M. le ministre des finances (M. d’Huart) – Il est devenu clair pour tout le monde que la section centrale a voulu maintenir la législation existante ; je n’ai jamais prétendu autre chose.

Pour éviter le danger des interprétations, qu’on maintienne les termes de la loi actuelle, tels qu’ils sont , ou bien que l’on retranche les trois premiers paragraphes de l’article 2 de la section centrale ; l’article 8 qui porte la suppression des centimes additionnels donne la garantie que les 26 centimes additionnels seront supprimés. Du reste, je déclare ne m’opposer en aucune façon à ce qu’on reproduise l’article 58 de la loi de vendémiaire, comme le demande M. Demonceau.

M. Dubus (aîné) – Il faut que nous sachions sur quoi nous allons voter. Si l’on met aux voix l’article 58, je ne sais si l’on reproduit ainsi la rédaction de la section centrale telle qu’elle a été rectifiée ; je ne sais pas sur quoi l’on vote. On prétend qu’il est trop tard pour parler d’une nouvelle rédaction, puisque la discussion est close, et on nous renvoie au second vote ; mais nous pouvons non en occuper dès ce premier vote, puisqu’il en a été parlé dès la première séance. J’adjure les membres de la chambre de prendre garde au précédent qu’ils vont établir. Tout ce que je vois ici, c’est qu’on veut escamoter une proposition. Une proposition a été faite au nom de la section centrale, personne ne l’a contestée ; on attend que la discussion soit close pour soutenir que la section centrale n’a pas fait cette proposition, et quand le rapporteir vient dire : Si vous ne voulez pas considérer cette proposition comme émanant de la section centrale, considérez-là comme mienne, on lui répond qu’il est trop tard.

Il fallait provoquer l’explication plus tôt, et alors la réponse aurait été donnée plus tôt ; mais on veut escamoter une proposition.

M. le ministre des finances (M. d’Huart) – Nous ne sommes pas plus que vous, capables d’escamoter une proposition.

M. Dubus (aîné) – Je regarde comme peu important que ce soit la section centrale ou son rapporteur qui ait fait la proposition, il suffit qu’elle soit faite pour qu’on vote dessus.

Le ministre des finances, en prenant la parole dans ce débat, a fait un appel à ce que j’avais dit. Effectivement, j’ai raisonné dans la supposition du chiffre de 12 et demi décimètres ; mais le rapporteur m’a fait remarquer qu’une rectification avait été faite. Plusieurs honorables rapporteurs ont discuté en partant de la même supposition.

■ **Exercices**
A. Reprenez le compte rendu du débat en commençant par "M. le ministre des finances (M. d’Huart) – Il" et en allant jusqu'à "demande M. Demonceau.", mais remplacez "section centrale" par "commission centrale".
B. Relevez tous les articles, désignés par leur numéro, que mentionne le compte rendu du débat.
C. Poursuivez le compte rendu du débat à la suite de sa dernière phrase.
Les documents qui suivent n'ont aucun rôle dans ces exercices.

■ **Documents fournis**
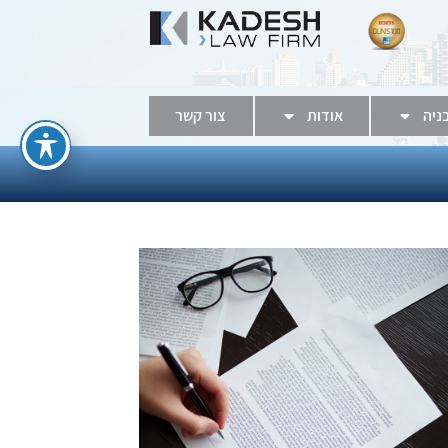
בניה
אודות
צור קשר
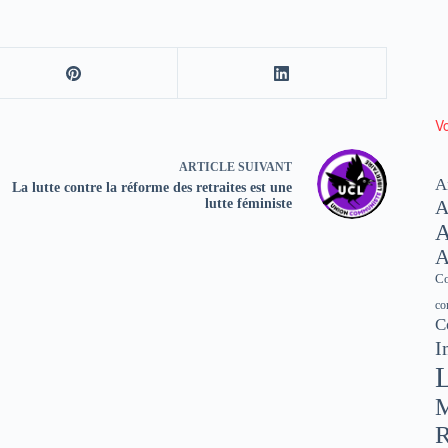
Vo
ARTICLE
SUIVANT
A
La lutte contre la réforme des retraites est une
lutte féministe
A
A
A
Co
co
C
I
L
M
R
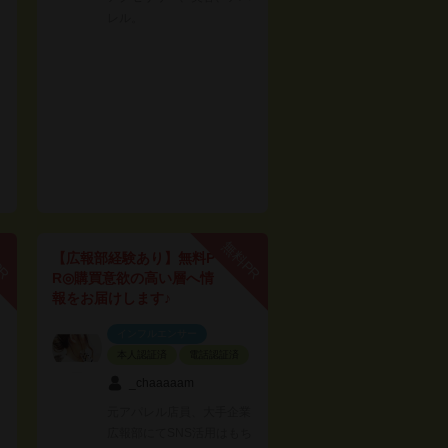
レル。
PR
無料PR
【広報部経験あり】無料P
R◎購買意欲の高い層へ情
報をお届けします♪
インフルエンサー
本人認証済
電話認証済
_chaaaaam
元アパレル店員、大手企業
広報部にてSNS活用はもち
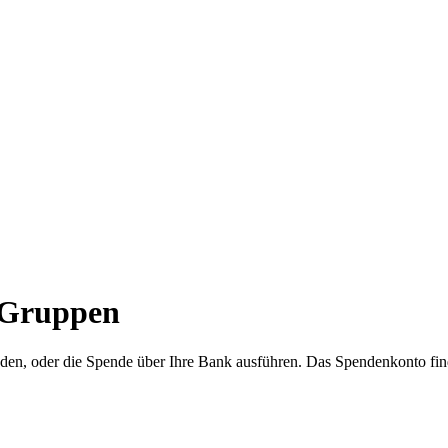
 Gruppen
n, oder die Spende über Ihre Bank ausführen. Das Spendenkonto finde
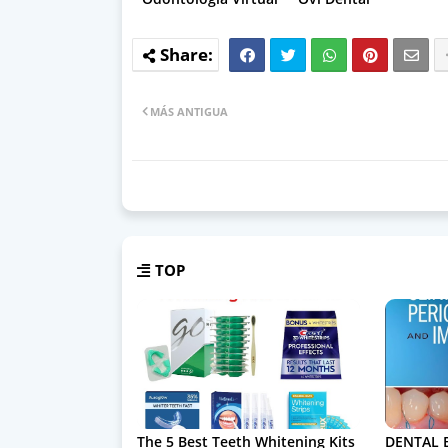
MÁS ANTIGUA
TOP
The 5 Best Teeth Whitening Kits
DENTAL 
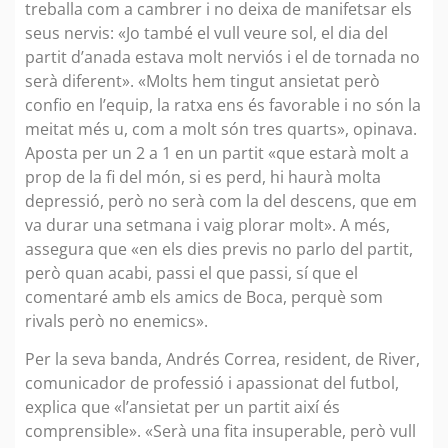
treballa com a cambrer i no deixa de manifetsar els
seus nervis: «Jo també el vull veure sol, el dia del
partit d’anada estava molt nerviós i el de tornada no
serà diferent». «Molts hem tingut ansietat però
confio en l’equip, la ratxa ens és favorable i no són la
meitat més u, com a molt són tres quarts», opinava.
Aposta per un 2 a 1 en un partit «que estarà molt a
prop de la fi del món, si es perd, hi haurà molta
depressió, però no serà com la del descens, que em
va durar una setmana i vaig plorar molt». A més,
assegura que «en els dies previs no parlo del partit,
però quan acabi, passi el que passi, sí que el
comentaré amb els amics de Boca, perquè som
rivals però no enemics».
Per la seva banda, Andrés Correa, resident, de River,
comunicador de professió i apassionat del futbol,
explica que «l’ansietat per un partit així és
comprensible». «Serà una fita insuperable, però vull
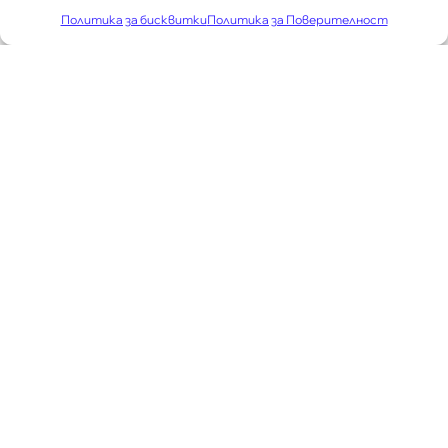
Политика за бисквитки
Политика за Поверителност
ЛЕКАРИ -
ОБЯВИ
СПЕЦИАЛИЗАНТИ
МБАЛ ”Д-р Н. Василиев” АД — гр. Кюстендил
обявява конкурс за длъжността ”Лекар -
специализант”
Вижте повече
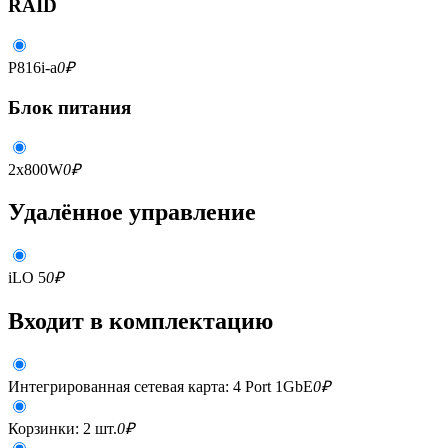
RAID
P816i-a
0
₽
Блок питания
2x800W
0
₽
Удалённое управление
iLO 5
0
₽
Входит в комплектацию
Интегрированная сетевая карта: 4 Port 1GbE
0
₽
Корзинки: 2 шт.
0
₽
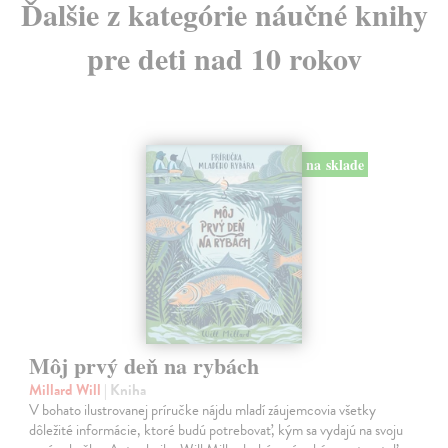
Ďalšie z kategórie náučné knihy
pre deti nad 10 rokov
na sklade
Môj prvý deň na rybách
Millard Will
| Kniha
V bohato ilustrovanej príručke nájdu mladí záujemcovia všetky
dôležité informácie, ktoré budú potrebovať, kým sa vydajú na svoju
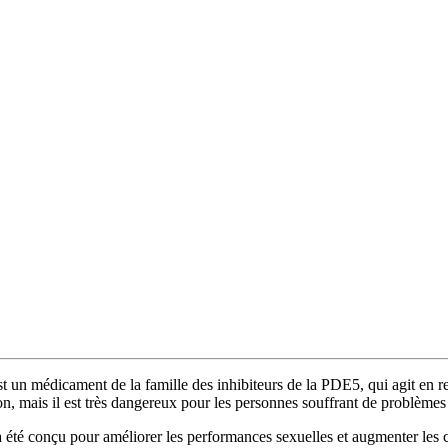
médicament de la famille des inhibiteurs de la PDE5, qui agit en relax
ction, mais il est très dangereux pour les personnes souffrant de problème
 été conçu pour améliorer les performances sexuelles et augmenter les c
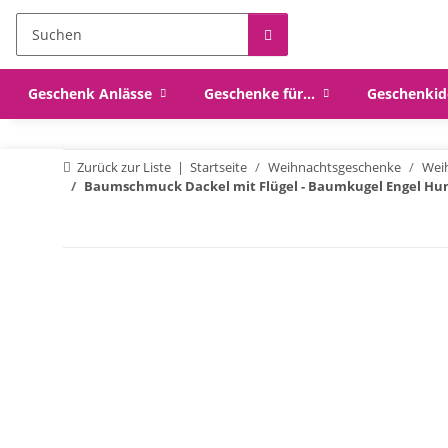
Geschenk Anlässe
Geschenke für...
Geschenkid
Zurück zur Liste
Startseite
Weihnachtsgeschenke
Wei
Baumschmuck Dackel mit Flügel - Baumkugel Engel H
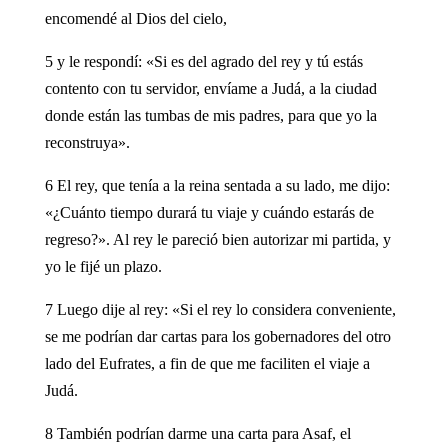
encomendé al Dios del cielo,
5 y le respondí: «Si es del agrado del rey y tú estás
contento con tu servidor, envíame a Judá, a la ciudad
donde están las tumbas de mis padres, para que yo la
reconstruya».
6 El rey, que tenía a la reina sentada a su lado, me dijo:
«¿Cuánto tiempo durará tu viaje y cuándo estarás de
regreso?». Al rey le pareció bien autorizar mi partida, y
yo le fijé un plazo.
7 Luego dije al rey: «Si el rey lo considera conveniente,
se me podrían dar cartas para los gobernadores del otro
lado del Eufrates, a fin de que me faciliten el viaje a
Judá.
8 También podrían darme una carta para Asaf, el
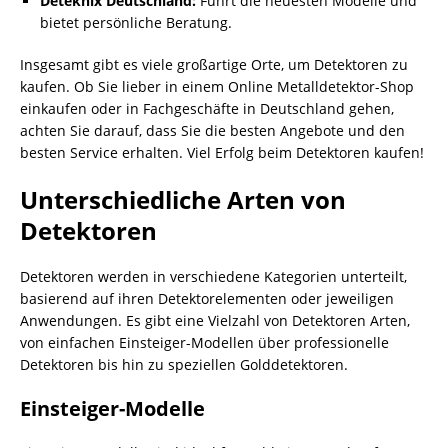
Deteknix Deutschland:
Führt die neuesten Modelle und
bietet persönliche Beratung.
Insgesamt gibt es viele großartige Orte, um Detektoren zu
kaufen. Ob Sie lieber in einem Online Metalldetektor-Shop
einkaufen oder in Fachgeschäfte in Deutschland gehen,
achten Sie darauf, dass Sie die besten Angebote und den
besten Service erhalten. Viel Erfolg beim Detektoren kaufen!
Unterschiedliche Arten von
Detektoren
Detektoren werden in verschiedene Kategorien unterteilt,
basierend auf ihren Detektorelementen oder jeweiligen
Anwendungen. Es gibt eine Vielzahl von Detektoren Arten,
von einfachen Einsteiger-Modellen über professionelle
Detektoren bis hin zu speziellen Golddetektoren.
Einsteiger-Modelle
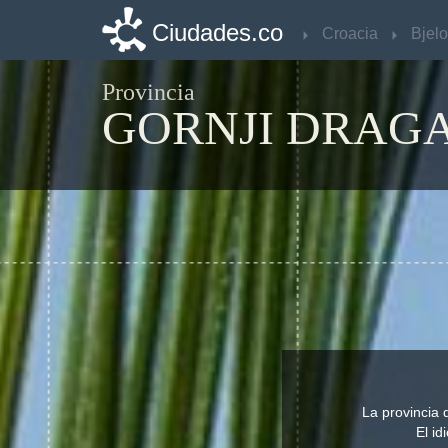
Ciudades.co
Ciudades.co
Croacia
Croacia
Provincia
GORNJI DRAG
La provincia 
El id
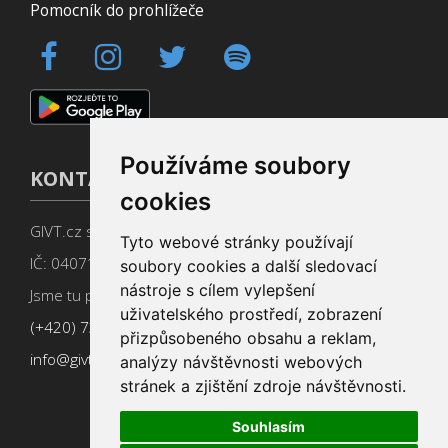
Pomocník do prohlížeče
Používáme soubory
KONTAKT
cookies
GIVT.cz s. r. o., Dolní nám. 16, 779 00 Olomouc
Tyto webové stránky používají
IČ: 04071433
soubory cookies a další sledovací
nástroje s cílem vylepšení
Jsme tu pro Vás od 9:00 do 17:00
uživatelského prostředí, zobrazení
(+420) 737 266 402
přizpůsobeného obsahu a reklam,
info@givt.cz
analýzy návštěvnosti webových
stránek a zjištění zdroje návštěvnosti.
Souhlasím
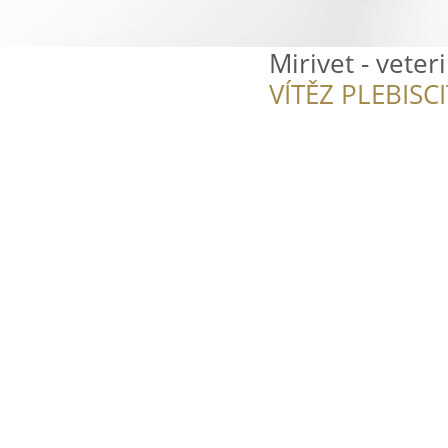
Mirivet - veter
VÍTĚZ PLEBISC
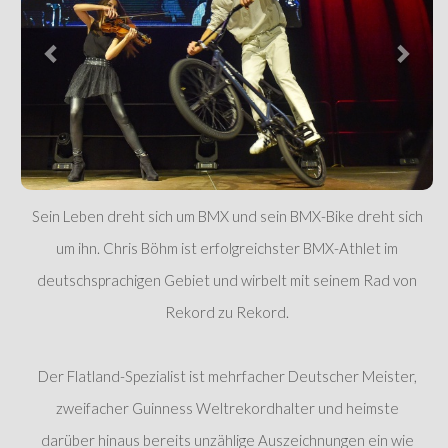
Sein Leben dreht sich um BMX und sein BMX-Bike dreht sich
um ihn. Chris Böhm ist erfolgreichster BMX-Athlet im
deutschsprachigen Gebiet und wirbelt mit seinem Rad von
Rekord zu Rekord.
Der Flatland-Spezialist ist mehrfacher Deutscher Meister,
zweifacher Guinness Weltrekordhalter und heimste
darüber hinaus bereits unzählige Auszeichnungen ein wie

■ **Corrigé**
A.
M. le ministre des finances (M. d’Huart) – Il est devenu clair pour tout le monde que la commission centrale a voulu maintenir la législation existante ; je n’ai jamais prétendu autre chose.

Pour éviter le danger des interprétations, qu’on maintienne les termes de la loi actuelle, tels qu’ils sont , ou bien que l’on retranche les trois premiers paragraphes de l’article 2 de la commission centrale ; l’article 8 qui porte la suppression des centimes additionnels donne la garantie que les 26 centimes additionnels seront supprimés. Du reste, je déclare ne m’opposer en aucune façon à ce qu’on reproduise l’article 58 de la loi de vendémiaire, comme le demande M. Demonceau.

B. L'article 2 de la section centrale, l'article 8 et l'article 58 de la loi de vendémiaire.

C.
M. le ministre de l'intérieur et des affaires étrangères (M. de Theux) – La question est simplifiée depuis que M. Demonceau s’est expliqué. D’après ce qu’il vient de dire, il n’a entendu que conserver le texte de l’ancienne loi ; il l’a déclaré formellement. C’est également ce que la section centrale a proposé. Le rapport fait en son nom est approuvé de tous ses membres ; il fait foi ; et le rapporteur confirme les intentions de la section centrale ; ainsi il n’y a pas d’amendement, et la seule chose à mettre aux voix, c’est si les centimes additionnels seront supprimés.

M. de Brouckere – La seule chose à faire, c’est de renvoyer à la section centrale l’article présenté en son nom, et de voter demain.

M. Devaux – On est d’accord sur le fond ; rien n’est plus simple que de se mettre d’accord sur la forme. Que l’on mette aux voix ce principe : maintiendrons-nous la législation actuelle, sauf les additionnels ? Si la chambre adoptait ce principe, on supprimerait dans la loi l’article qui nous occupe. On peut trancher la difficulté dans une minute.

- La chambre consultée n’adopte pas le renvoi à la section centrale.

M. Lebeau – On peut encore simplifier la question en la formulant ainsi : Supprimera-t-on les centimes additionnels ?

M. Verhaegen – Nous ne savons pas sur quoi nous allons voter. La chose est assez sérieuse pour s’expliquer. L’honorable rapporteur de la section centrale a exprimé son opinion, et a déclaré qu’il s’était trompé ; d’autres prétendent qu’il s’agit de supprimer des centimes additionnels. De la manière dont les choses se sont passées, on nous a mis dans l’impossibilité de résoudre la question comme elle a été posée par le rapporteur ; on nous a mis du moins dans l’impossibilité de faire une proposition semblable à celle qu’il a faite ; et nous sommes réduits à voter une proposition sans que cela nous aurions rejetée.

M. le président – Mettra-t-on aux voix les 15 décimètres ?

M. Demonceau, rapporteur – Il me semble qu’on peut les mettre aux voix.

M. Lebeau – C’est un système qui n’a pas été examiné.

M. Rogier - Nous ne pouvons nous expliquer sur les 12 ½ ni sur les 15 ; tout ce que nous savons, c’est que nous voulons conserver la législation actuelle. La question à poser est celle-ci : la loi actuelle sera-t-elle maintenue ?

M. Devaux – Je retire ma proposition.

M. Dubus (aîné) – On doute de ce que porte la législation actuelle, et en même temps on demande que cette législation soit mise aux voix ; mais je veux que l’on mette aux voix quelque chose de clair. Les propositions doivent se résoudre en chiffres ; il y a le chiffre de 12 et demi décimètres et celui de 15 ; eh bien, qu’on les mette aux voix séparément.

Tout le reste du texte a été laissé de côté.